When a kid is about 11 or 12, they’re at a real crossroads when it comes to how they’ll spend their lives : active and involved or on the couch and apathetic. With a new activity centre to call our own right here in Abbotsford, the odds are better that we’ll be raising Olympians instead of couch potatoes. It can be a place where kids look forward to spending their time after school and on weekends.
You’ll find it at the corner of Old Yale & McMillan in Abby. Take a look the next time you’re in the neighbourhood.
Rebellion Is Inevitabellion (Yikes …)
October 21st, 2008 by steve.fanning
I was reading a story about kids and Halloween costumes in the paper yesterday and it made me think of the warnings i used to get as a kid growing up. The article focused on some busybody from the Tri-Cities area who was soapboxing away about inappropriate garbes for trick or treaters and partygoers. She went on about how costumes focusing on or even satirizing the sex trade are detrimental to the minds of the young and could land them in a heap of trouble with the wrong crowd, or even worse, law enforcement.
So you mean i shouldn’t allow my 14 year old daughter to dress up like a hooker for Halloween? Really?
Well, duh.
Any parent worth his weight in bite-sized Wunderbars should know that allowing his offspring to leave the house looking like something one picks up off the streetcorner is a less-than-advisable idea. If you ever meet a parent who is not fully aware of this, contact social services immediately.
The tone of the article reminded me of a conversation i heard in the mid-90s on talk radio in Vancouver regarding obscene lyrics in modern music.
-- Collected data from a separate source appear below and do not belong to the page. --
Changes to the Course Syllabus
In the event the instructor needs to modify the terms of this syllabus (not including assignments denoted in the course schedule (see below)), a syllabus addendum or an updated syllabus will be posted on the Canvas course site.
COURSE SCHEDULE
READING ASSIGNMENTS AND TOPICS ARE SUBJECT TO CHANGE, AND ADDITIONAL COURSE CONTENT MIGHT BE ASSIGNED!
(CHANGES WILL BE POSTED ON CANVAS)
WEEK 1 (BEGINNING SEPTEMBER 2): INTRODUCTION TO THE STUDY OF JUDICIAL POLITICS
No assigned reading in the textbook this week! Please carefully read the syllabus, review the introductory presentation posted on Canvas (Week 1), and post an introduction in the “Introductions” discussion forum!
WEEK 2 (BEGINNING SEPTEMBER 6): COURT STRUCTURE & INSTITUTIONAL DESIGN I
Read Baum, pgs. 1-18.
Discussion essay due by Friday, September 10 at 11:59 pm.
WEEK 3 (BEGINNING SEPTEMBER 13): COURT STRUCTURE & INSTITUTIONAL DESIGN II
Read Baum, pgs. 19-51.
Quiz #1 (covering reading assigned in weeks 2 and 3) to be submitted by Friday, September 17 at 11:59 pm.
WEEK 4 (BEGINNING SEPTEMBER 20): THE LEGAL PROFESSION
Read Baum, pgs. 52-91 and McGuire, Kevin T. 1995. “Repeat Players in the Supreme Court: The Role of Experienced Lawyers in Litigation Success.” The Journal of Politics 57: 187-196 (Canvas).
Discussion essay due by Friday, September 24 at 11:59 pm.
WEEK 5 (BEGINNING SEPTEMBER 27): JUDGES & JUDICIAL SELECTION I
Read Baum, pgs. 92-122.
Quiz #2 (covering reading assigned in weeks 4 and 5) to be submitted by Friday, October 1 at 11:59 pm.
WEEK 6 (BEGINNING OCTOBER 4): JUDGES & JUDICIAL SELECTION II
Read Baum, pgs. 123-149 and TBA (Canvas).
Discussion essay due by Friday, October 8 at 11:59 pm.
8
A woman from one of those won’t-somebody-think-of-the-children organizations was on lambasting the music industry for corrupting youth and robbing them of their innocemce, not realizing what huge buckets of gasoline she was chucking onto the inferno.
Hearing a poorly-orated argument against something about which i’m on the fence will usually draw me further towards the opposite opinion, regardless of the facts. Dictatorial positions voiced in terms of absolutes instead of moderate criticism and sympathetic yet opposing arguments tend to sound foolish and unrealistic.
Had my parents instituted a zero-tolerance policy about attire and discography, i would’ve done whatever i could have to defy them and wear that shirt or buy that album. Instead, i showed up in their kitchen one Friday night, dressed to shock, clutching the latest CD by Cannibal Corpse, expecting a reaction (and secretly wanting one), only to get a roll of the eyes and a comment about how ridiculous i looked. I wasn’t the rebel i was hoping to be - i was embarassing myself with my transparent need for attention. I went upstairs, changed my shirt, and put the CD in the closet. I think it’s still where i left it.
The louder you scream about how wrong something is, the harder a young, inquisitive mind will try to find the right in it. After all, if it’s so wrong, why doth thou protest so much? So when Junior comes downstairs on October 31st dressed like Sir Smacks A Lot, don’t give him the satisfaction of knowing it breaks your heart. Tell him he looks like a knob and that no girl his age would have him if he left the house looking like that. If he still wants to wear it, lock him in the basement for the night - there’s always next year.